Apps stop running after a deploy when using dynamic ASGs with icmp any rule
search cancel

Apps stop running after a deploy when using dynamic ASGs with icmp any rule

book

Article ID: 298441

calendar_today

Updated On:

Products

VMware Tanzu Application Service for VMs

Issue/Introduction

Context
All ICMP packets have a type and a code, each represented by one byte. For ASGs you can allow specific types and codes or you can allow all types and codes by setting those properties to -1 or 255. When you allow all types and codes this is called an “ICMP any rule”. See cloud controller docs (https://v3-apidocs.cloudfoundry.org/version/3.116.0/index.html#the-security-group-object ) for more information about valid values for ASGs.


Issue
When dynamic ASGs are enabled, the vxlan policy agent is unable to clean up ICMP any rules. Undocumented iptables behavior with ICMP any rules causes a cleanup failure, which causes a container creation failure, which prevents any apps from starting. This results in a vxlan policy agent error iptables: Bad rule (does a matching rule exist in that chain?) or exit status 1: iptables: No chain/target/match by that name.


Expected Logs
If you are running into this issue, you should see one of the following logs in the vxlan-policy-agent.stdout.log.
If iptables logging is disabled:

{
  "timestamp": "2022-04-25T20:58:43.429519116Z",
  "level": "error",
  "source": "cfnetworking.vxlan-policy-agent",
  "message": "cfnetworking.vxlan-policy-agent.rules-enforcer.asg-5756ce1650920323410853.cleanup-rules",
  "data": {
    "error": "clean up parent chain: iptables call: running [/var/vcap/packages/iptables/sbin/iptables -t filter -D netout--c1c6107d-030b-47b7-6 -p icmp -m iprange --dst-range 0.0.0.0-255.255.255.255 -m icmp --icmp-type any -j ACCEPT --wait]: exit status 1: iptables: Bad rule (does a matching rule exist in that chain?).\n and unlock: <nil>",
    "session": "4.11"
  }
}

If iptables logging is enabled:

{
  "timestamp": "2022-04-25T20:00:10.555161129Z",
  "level": "error",
  "source": "cfnetworking.vxlan-policy-agent",
  "message": "cfnetworking.vxlan-policy-agent.rules-enforcer.asg-29730f1650916810536136.cleanup-rules",
  "data": {
    "error": "clean up parent chain: iptables call: running [/var/vcap/packages/iptables/sbin/iptables -t filter -D netout--7a79c4db-0126-4bee-4 -p icmp -m iprange --dst-range 0.0.0.0-255.255.255.255 -m icmp --icmp-type any -g netout--7a79c4db-0126-4--log --wait]: exit status 1: iptables: No chain/target/match by that name.\n and unlock: <nil>",
    "session": "4.30"
  }
}


Affected ASGs
Any ASGs that contain rules with the following values will be affected by this bug:

ProtocolType
icmp-1 or 255


Affected Versions

  • TAS 2.13.0 - 2.13.4
  • silk-release 3.0.0 - 3.4.0
  • TAS < 2.13.0 versions are not affected by this bug even if they are using silk release 3.0.0 - 3.4.0. This is because dynamic ASGs can only be enabled in TAS 2.13.0+.


Fixed Version
This issue will be fixed in silk-release version 3.5.0.


Environment

Product Version: Other

Resolution

Check Your ASGs
Before upgrading to an affected version, check to see if you have ICMP any rules.
This script will detect ICMP any rules that will cause an error. This script will print out the guid of the ASG that contains an ICMP any rule. If this script detects ICMP any rules, then DO NOT upgrade to an affected version. If this script does not detect ICMP any rules, then you are safe to upgrade.
per_page=1
next="/v3/security_groups?per_page=$per_page"

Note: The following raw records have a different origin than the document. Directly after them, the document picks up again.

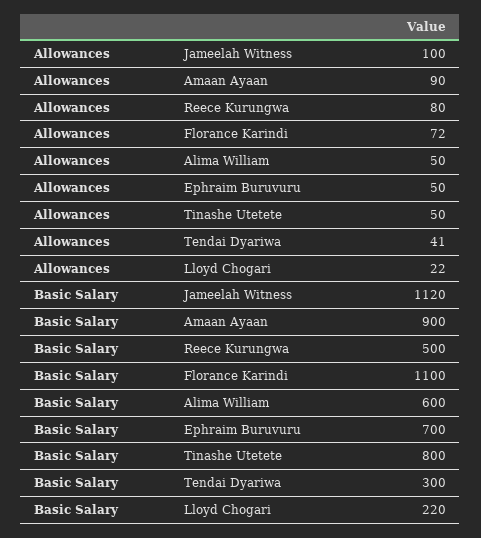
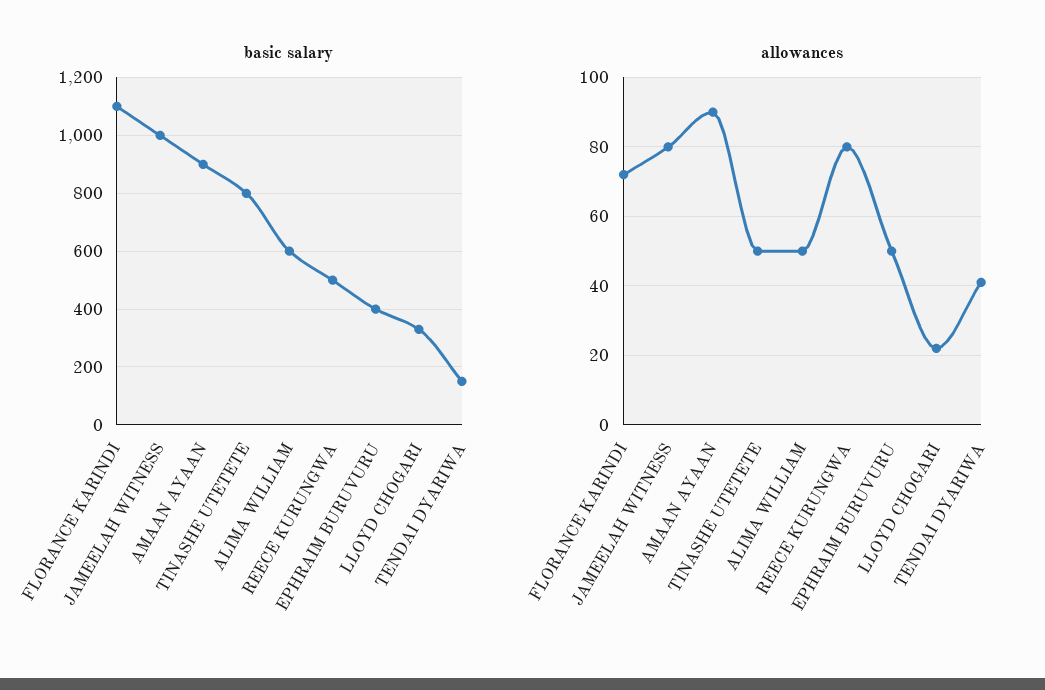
  {
    "Allowances": {
-     "Jameelah Witness": 100,
+     "Jameelah Witness": 80,
      "Amaan Ayaan": 90,
      "Reece Kurungwa": 80,
      "Florance Karindi": 72,
      "Alima William": 50,
      "Ephraim Buruvuru": 50,
      "Tinashe Utetete": 50,
      "Tendai Dyariwa": 41,
      "Lloyd Chogari": 22
    },
    "Basic Salary": {
-     "Jameelah Witness": 1120,
+     "Jameelah Witness": 1000,
      "Amaan Ayaan": 900,
      "Reece Kurungwa": 500,
      "Florance Karindi": 1100,
      "Alima William": 600,
-     "Ephraim Buruvuru": 700,
+     "Ephraim Buruvuru": 400,
      "Tinashe Utetete": 800,
-     "Tendai Dyariwa": 300,
+     "Tendai Dyariwa": 150,
-     "Lloyd Chogari": 220
+     "Lloyd Chogari": 325
    }
  }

while [ "${next}" != "null" ]; do
    # return all guids that have ICMP type 255 or -1
    guids=$(cf curl "${next}" | jq '.resources[] | select(.rules[] | select(.protocol == "icmp" and (.type == 255 or .type == -1))) | .guid' | uniq)
    for guid in $guids; do
        echo "$guid"
    done    

    fullUrl=$(cf curl "${next}" | jq '.pagination.next.href')
    # go to the next page (v3 returns full URL, so cut the protocol and host)
    next=$(echo "$fullUrl" | cut -d '/' -f 4-)
done

Temporary Mitigation
Disable dynamic ASGs.

Permanent Fix
Update to a TAS release with silk version 3.5.0.